• What you have to do
What lines of the data below hold the string "general"? Copy each one out.

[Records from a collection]

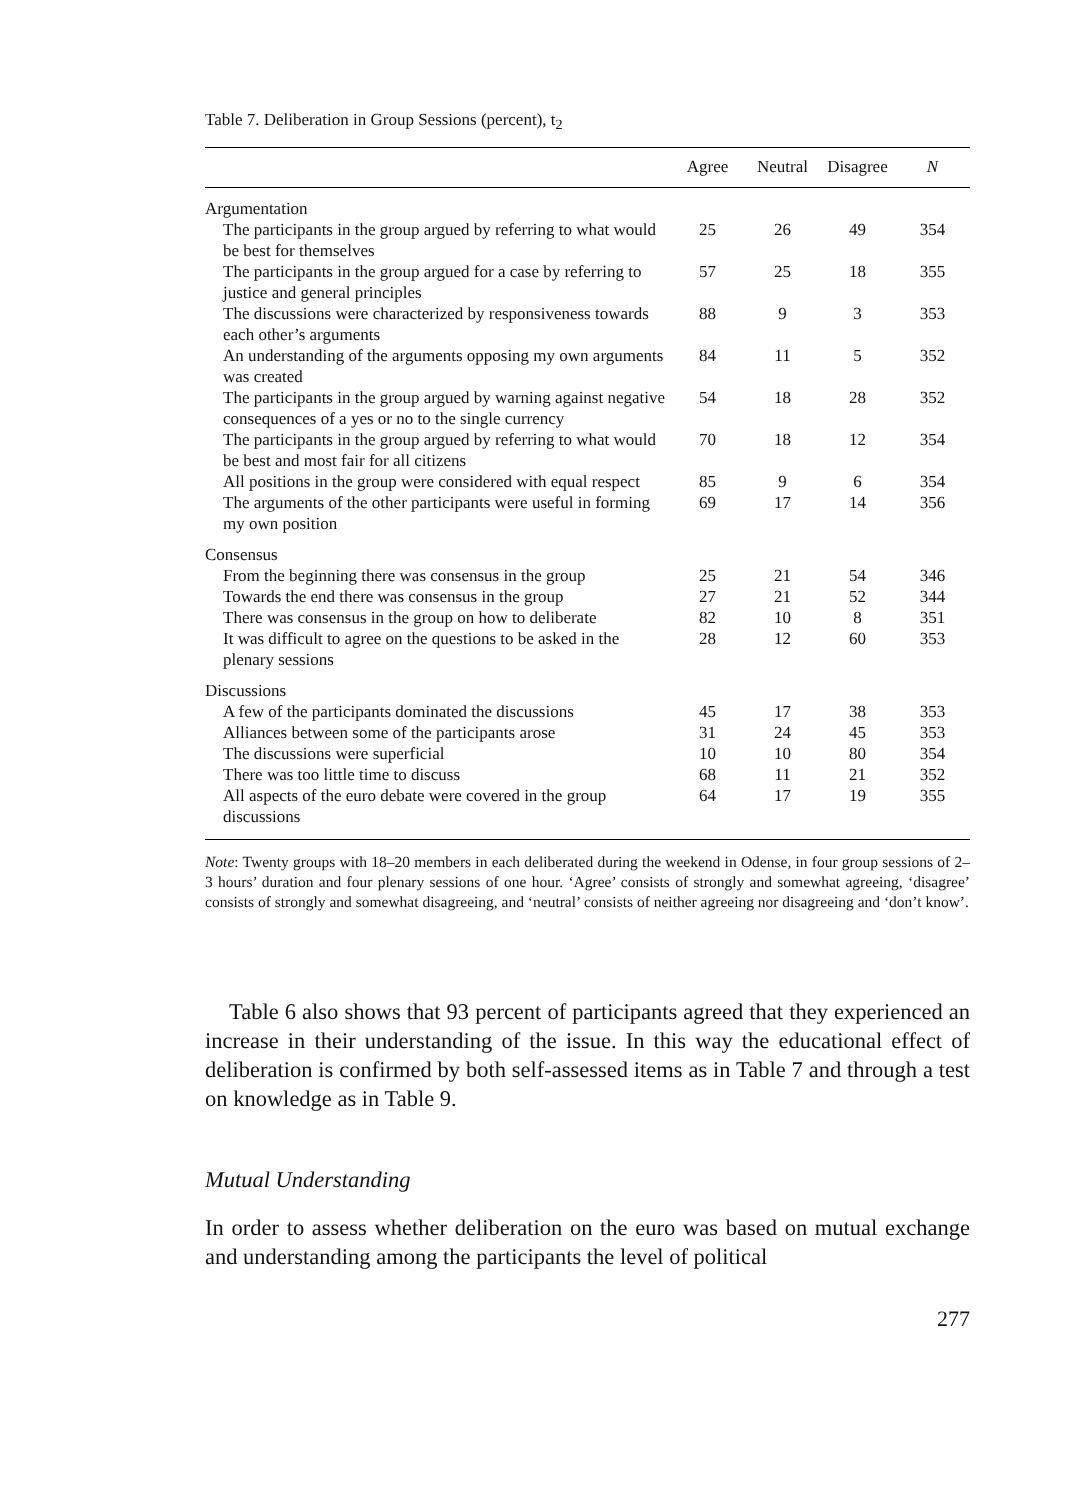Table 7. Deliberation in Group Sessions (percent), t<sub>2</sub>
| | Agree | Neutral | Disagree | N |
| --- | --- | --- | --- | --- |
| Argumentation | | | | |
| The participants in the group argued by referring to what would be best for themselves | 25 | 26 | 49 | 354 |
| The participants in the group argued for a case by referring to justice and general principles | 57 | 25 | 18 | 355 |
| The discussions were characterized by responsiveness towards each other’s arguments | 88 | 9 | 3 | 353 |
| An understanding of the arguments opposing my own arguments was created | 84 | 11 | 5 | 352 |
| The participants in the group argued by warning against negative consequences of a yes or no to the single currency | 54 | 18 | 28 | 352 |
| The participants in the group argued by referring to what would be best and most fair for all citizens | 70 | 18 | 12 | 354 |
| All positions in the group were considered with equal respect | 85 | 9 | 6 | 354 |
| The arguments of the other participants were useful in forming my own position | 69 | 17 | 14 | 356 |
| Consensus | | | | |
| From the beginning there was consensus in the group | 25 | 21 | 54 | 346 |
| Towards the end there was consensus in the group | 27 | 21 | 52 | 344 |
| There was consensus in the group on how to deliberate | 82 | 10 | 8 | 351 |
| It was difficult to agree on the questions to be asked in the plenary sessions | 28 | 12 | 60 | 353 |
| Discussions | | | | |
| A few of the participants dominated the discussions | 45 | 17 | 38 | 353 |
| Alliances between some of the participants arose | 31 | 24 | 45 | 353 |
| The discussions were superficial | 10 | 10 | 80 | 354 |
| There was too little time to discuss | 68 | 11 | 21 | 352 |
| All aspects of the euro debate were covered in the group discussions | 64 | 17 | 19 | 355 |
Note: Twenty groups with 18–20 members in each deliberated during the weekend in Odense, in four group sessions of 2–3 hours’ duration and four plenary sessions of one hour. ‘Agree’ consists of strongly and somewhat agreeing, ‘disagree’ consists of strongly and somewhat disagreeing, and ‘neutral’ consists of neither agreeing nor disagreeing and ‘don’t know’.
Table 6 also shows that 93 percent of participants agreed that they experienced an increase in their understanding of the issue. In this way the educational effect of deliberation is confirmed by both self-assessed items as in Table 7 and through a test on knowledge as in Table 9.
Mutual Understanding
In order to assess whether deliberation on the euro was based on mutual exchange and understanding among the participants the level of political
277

---

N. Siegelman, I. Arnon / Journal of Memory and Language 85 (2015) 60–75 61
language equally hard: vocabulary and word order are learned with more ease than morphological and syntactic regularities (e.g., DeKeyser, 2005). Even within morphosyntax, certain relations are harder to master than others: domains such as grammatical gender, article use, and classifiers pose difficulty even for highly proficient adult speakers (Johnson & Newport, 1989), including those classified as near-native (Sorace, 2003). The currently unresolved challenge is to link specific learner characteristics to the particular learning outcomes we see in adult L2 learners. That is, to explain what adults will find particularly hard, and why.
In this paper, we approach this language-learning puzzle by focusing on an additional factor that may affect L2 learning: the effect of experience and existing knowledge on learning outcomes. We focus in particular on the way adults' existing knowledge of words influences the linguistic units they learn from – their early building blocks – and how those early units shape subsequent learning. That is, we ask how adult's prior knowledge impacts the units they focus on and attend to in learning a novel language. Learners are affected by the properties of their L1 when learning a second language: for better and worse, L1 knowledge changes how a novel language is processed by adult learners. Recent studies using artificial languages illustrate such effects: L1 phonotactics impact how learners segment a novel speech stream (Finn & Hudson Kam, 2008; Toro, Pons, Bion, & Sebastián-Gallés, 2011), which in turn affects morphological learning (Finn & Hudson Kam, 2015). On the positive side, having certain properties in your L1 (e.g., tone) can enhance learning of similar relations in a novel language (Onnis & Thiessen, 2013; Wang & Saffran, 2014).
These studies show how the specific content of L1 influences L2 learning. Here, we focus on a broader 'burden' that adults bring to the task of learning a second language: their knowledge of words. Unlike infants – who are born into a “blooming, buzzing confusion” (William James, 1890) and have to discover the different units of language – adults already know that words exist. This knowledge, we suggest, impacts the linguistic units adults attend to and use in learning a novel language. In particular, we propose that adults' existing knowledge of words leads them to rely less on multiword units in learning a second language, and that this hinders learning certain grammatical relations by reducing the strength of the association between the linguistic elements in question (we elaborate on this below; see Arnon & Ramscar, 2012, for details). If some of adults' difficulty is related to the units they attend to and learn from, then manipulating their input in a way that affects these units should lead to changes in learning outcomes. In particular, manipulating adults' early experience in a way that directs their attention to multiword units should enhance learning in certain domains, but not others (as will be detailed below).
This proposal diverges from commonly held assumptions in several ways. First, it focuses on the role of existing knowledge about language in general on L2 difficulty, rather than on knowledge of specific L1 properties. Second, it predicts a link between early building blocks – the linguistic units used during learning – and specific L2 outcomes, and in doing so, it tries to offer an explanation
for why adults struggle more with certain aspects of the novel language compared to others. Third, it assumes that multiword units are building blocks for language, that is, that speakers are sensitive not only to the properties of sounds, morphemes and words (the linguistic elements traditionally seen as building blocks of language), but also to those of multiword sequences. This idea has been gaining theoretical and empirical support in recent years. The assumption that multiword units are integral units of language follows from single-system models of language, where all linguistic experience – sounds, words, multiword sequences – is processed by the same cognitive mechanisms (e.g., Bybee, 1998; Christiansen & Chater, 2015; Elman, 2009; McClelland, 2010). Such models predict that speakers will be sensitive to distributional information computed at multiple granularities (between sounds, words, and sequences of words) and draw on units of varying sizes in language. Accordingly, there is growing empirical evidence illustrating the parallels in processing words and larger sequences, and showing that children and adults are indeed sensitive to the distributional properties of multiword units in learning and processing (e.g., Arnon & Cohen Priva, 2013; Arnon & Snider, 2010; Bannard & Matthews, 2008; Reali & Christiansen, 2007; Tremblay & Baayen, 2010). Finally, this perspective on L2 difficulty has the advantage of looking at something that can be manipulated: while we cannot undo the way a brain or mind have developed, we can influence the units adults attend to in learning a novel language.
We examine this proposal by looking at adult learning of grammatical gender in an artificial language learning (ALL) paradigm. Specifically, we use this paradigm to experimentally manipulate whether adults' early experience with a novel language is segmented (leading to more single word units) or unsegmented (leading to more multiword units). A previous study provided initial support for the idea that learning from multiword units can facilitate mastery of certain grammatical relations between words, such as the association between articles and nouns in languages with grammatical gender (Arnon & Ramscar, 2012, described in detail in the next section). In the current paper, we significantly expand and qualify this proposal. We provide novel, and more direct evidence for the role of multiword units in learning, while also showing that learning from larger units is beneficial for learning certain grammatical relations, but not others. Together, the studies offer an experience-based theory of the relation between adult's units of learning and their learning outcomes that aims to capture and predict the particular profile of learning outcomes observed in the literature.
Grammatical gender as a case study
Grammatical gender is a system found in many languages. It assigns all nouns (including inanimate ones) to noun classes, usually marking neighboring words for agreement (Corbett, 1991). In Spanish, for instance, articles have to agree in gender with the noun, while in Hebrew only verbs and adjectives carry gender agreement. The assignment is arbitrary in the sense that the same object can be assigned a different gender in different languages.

• Output below
| The participants in the group argued for a case by referring to justice and general principles | 57 | 25 | 18 | 355 |
This proposal diverges from commonly held assumptions in several ways. First, it focuses on the role of existing knowledge about language in general on L2 difficulty, rather than on knowledge of specific L1 properties. Second, it predicts a link between early building blocks – the linguistic units used during learning – and specific L2 outcomes, and in doing so, it tries to offer an explanation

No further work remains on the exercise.